In the review of the literature, Amin et al. [1] presented a case of Rhabdomyolysis-Induced acute kidney injury in DKA and emphasized the necessity to rule out other causes of renal failure in patients admitted for Diabetic emergencies to decrease morbidity and mortality. Al-Azzawi et al. [2], stated Rhabdomyolysis as an underdiagnosed complication of DKA and emphasized that the serum electrolyte abnormalities have significant implications on the recovery of patients. A cross-sectional study was carried out in the emergency department of Baghdad, where 43 patients with Type 1 Diabetes Mellitus presenting with diabetic ketoacidosis were enrolled. The incidence of rhabdomyolysis was 6.98% as was seen in 3 cases.
Shah SK et al. [3], presented an interesting case of rhabdomyolysis secondary to hypophosphatemia in the setting of DKA. The possible cause of rhabdomyolysis was attributed to severe hypophosphatemia (minimum serum phosphate, as low as 0.8 mg/dL). Wang LM et al. [4], found 44 cases (16.60%) of Rhabdomyolysis in 265 diabetic emergencies (including DKA or hyperosmolar, or both). The diagnosis was based on 1) serum creatinine kinase (CK) > 1000 IU/l and 2) the absence of acute myocardial infarction, stroke, and end-stage renal disease. They found the mortality within 1 week of diabetic emergencies (38.5% for DKA, 35.5% for HHNS (Hyperosmolar, hyperglycemic nonketoic syndrome) was higher in patients with Rhabdomyolysis than those without (9.7% for DKA, 26.7% for HHNS).

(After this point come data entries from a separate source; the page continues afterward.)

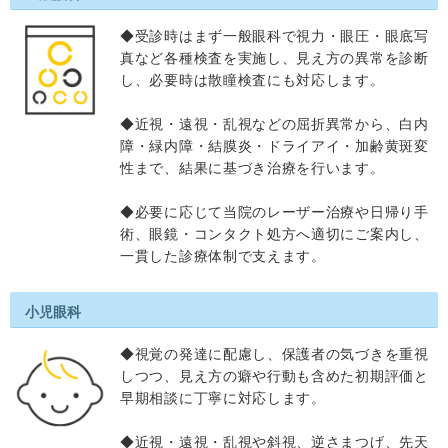
◆受診時はまず一般眼科で視力・眼圧・眼底写
真など各種検査を実施し、見え方の異常を診断
し、必要時は散瞳検査にも対応します。
◆近視・遠視・乱視などの屈折異常から、白内
障・緑内障・結膜炎・ドライアイ・加齢黄斑変
性まで、結果に基づき治療を行います。
◆必要に応じて当院のレーザー治療や日帰り手
術、眼鏡・コンタクト処方へ適切にご案内し、
一貫した診療体制で支えます。
小児眼科
◆視覚の発達に配慮し、保護者の気づきを重視
しつつ、見え方の癖や行動も含めた初期評価と
早期相談に丁寧に対応します。
◆近視・遠視・乱視や斜視、逆さまつげ、先天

In our case, the most common causes of AP were ruled out, including alcoholism, gallstones, hypertriglyceridemia, and autoimmune causes. For the rhabdomyolysis, inflammatory myositis and infectious myositis were ruled out with the help of muscle biopsy leaving hypophosphatemia resulted in the management of DKA as the possible culprit of rhabdomyolysis in DKA
4. Conclusion
Due to the high mortality rates associated with rhabdomyolysis and hyperosmolar hyperglycemic syndrome (HHS) and DKA, it is important to establish an early diagnosis. Routine screening by ordering CPK levels should be considered in highly suspected patients admitted with diabetic emergencies. Acute kidney injury associated with rhabdomyolysis plays a vital role in the recovery and duration of the hospital stay. Rhabdomyolysis should be suspected in patients presenting with diabetic emergencies and acute kidney injury when common causes have been excluded and treated accordingly without improvement of kidney functions.